**Problem details**
Find each line in the material below that contains the word "pour" and copy those lines.

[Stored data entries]

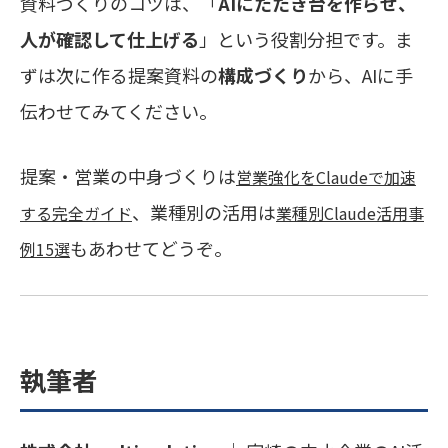
資料づくりのコツは、「
AIにたたき台を作らせ、
人が確認して仕上げる
」という役割分担です。ま
ずは次に作る提案資料の
構成づくり
から、AIに手
伝わせてみてください。
提案・営業の中身づくりは
営業強化をClaudeで加速
、業種別の活用は
する完全ガイド
業種別Claude活用事
もあわせてどうぞ。
例15選
執筆者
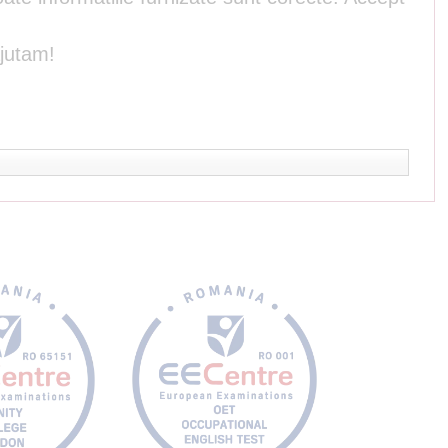
ajutam!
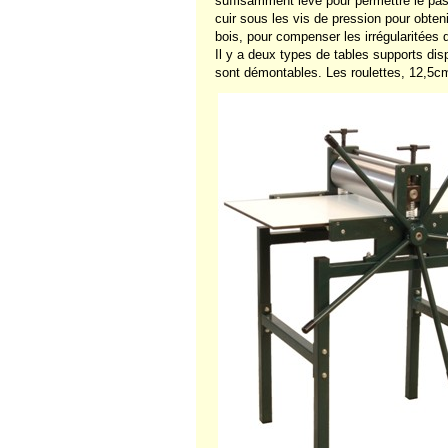
suffisamment levé pour permettre le pas
cuir sous les vis de pression pour obtenir
bois, pour compenser les irrégularitées 
Il y a deux types de tables supports dis
sont démontables. Les roulettes, 12,5cm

**The answer**
suffisamment levé pour permettre le pas
cuir sous les vis de pression pour obtenir
bois, pour compenser les irrégularitées 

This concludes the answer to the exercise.